Input data:

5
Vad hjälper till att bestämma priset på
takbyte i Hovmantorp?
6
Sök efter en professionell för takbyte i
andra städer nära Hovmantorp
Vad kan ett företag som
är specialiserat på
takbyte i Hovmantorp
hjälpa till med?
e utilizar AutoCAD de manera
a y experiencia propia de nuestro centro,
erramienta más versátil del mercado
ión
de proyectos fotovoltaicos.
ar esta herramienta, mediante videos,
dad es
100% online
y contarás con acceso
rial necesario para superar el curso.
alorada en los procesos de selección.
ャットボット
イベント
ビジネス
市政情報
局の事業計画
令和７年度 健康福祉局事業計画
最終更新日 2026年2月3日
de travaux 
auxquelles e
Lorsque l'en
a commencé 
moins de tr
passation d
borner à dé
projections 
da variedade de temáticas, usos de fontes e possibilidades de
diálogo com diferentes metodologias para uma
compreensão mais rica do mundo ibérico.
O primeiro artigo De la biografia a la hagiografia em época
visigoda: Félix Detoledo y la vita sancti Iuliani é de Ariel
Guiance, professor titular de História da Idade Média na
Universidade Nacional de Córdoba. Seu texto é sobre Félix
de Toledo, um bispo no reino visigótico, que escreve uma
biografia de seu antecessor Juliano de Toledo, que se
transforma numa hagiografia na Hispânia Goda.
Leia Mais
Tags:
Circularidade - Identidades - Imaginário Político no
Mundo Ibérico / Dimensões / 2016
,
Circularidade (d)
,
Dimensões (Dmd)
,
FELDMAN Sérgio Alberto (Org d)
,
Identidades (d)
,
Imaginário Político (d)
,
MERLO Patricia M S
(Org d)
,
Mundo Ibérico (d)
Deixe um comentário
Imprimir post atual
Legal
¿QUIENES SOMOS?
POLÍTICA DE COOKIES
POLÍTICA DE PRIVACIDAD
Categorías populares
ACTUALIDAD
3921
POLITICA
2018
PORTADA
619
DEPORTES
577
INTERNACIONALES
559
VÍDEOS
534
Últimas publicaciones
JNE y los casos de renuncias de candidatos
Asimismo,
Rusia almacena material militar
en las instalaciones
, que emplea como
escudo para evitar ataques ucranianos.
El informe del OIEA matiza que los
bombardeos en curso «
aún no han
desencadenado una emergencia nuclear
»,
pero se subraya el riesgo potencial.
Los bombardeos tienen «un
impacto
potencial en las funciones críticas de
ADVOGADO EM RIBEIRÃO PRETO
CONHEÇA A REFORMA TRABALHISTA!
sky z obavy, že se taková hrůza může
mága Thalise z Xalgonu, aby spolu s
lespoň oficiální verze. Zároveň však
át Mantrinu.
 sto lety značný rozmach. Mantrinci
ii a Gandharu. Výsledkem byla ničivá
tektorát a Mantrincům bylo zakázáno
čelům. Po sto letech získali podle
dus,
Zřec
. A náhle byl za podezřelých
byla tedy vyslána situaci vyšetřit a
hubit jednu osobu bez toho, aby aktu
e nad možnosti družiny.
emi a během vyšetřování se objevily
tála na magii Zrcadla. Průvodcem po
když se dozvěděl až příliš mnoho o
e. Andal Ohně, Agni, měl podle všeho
...
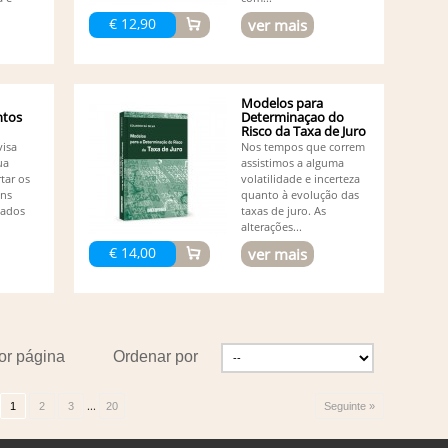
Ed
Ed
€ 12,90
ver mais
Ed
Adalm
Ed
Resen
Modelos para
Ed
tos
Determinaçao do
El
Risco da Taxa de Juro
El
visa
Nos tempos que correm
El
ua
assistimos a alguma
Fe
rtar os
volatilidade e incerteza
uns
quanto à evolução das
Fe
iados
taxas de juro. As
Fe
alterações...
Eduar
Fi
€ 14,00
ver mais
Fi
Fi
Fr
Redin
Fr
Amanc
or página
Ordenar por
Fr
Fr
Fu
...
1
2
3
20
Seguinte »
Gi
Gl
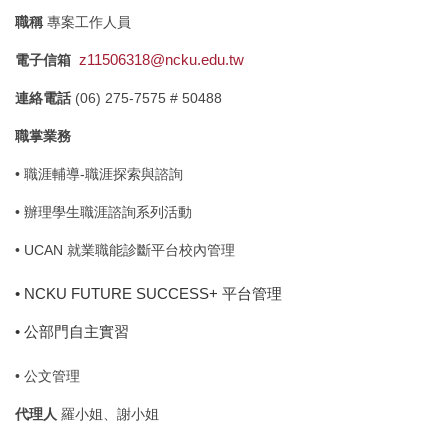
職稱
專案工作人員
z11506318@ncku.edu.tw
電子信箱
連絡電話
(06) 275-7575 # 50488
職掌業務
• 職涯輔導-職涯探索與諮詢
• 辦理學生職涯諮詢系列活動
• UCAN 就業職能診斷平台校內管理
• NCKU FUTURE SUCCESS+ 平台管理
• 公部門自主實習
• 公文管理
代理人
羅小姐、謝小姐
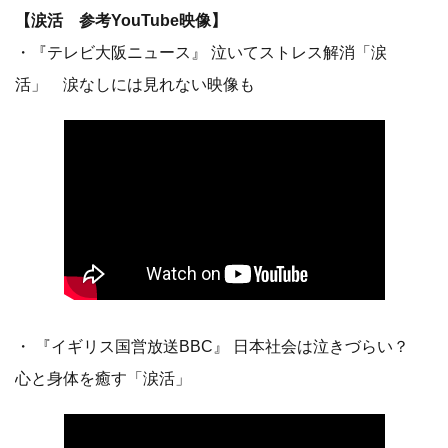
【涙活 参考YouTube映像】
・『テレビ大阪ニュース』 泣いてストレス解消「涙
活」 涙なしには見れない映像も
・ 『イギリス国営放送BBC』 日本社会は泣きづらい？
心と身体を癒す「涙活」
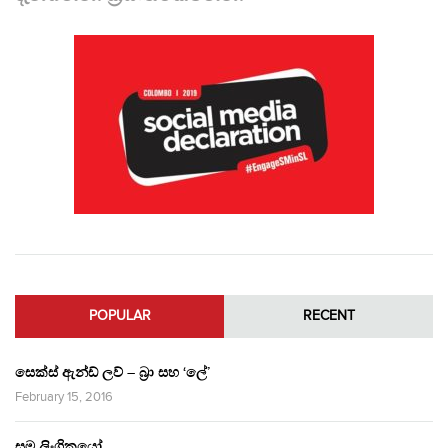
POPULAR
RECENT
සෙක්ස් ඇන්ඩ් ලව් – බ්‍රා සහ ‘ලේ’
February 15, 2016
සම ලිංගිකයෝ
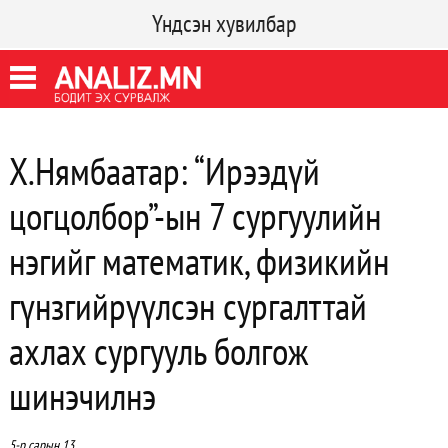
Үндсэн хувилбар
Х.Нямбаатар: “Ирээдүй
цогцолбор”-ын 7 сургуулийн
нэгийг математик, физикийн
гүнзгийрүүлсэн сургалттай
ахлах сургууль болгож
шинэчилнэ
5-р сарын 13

Description of the task: Report every line in the rows above that contains the string "para", copying each one in full.

Expected answer:
rial necesario para superar el curso.
diálogo com diferentes metodologias para uma
escudo para evitar ataques ucranianos.
Modelos para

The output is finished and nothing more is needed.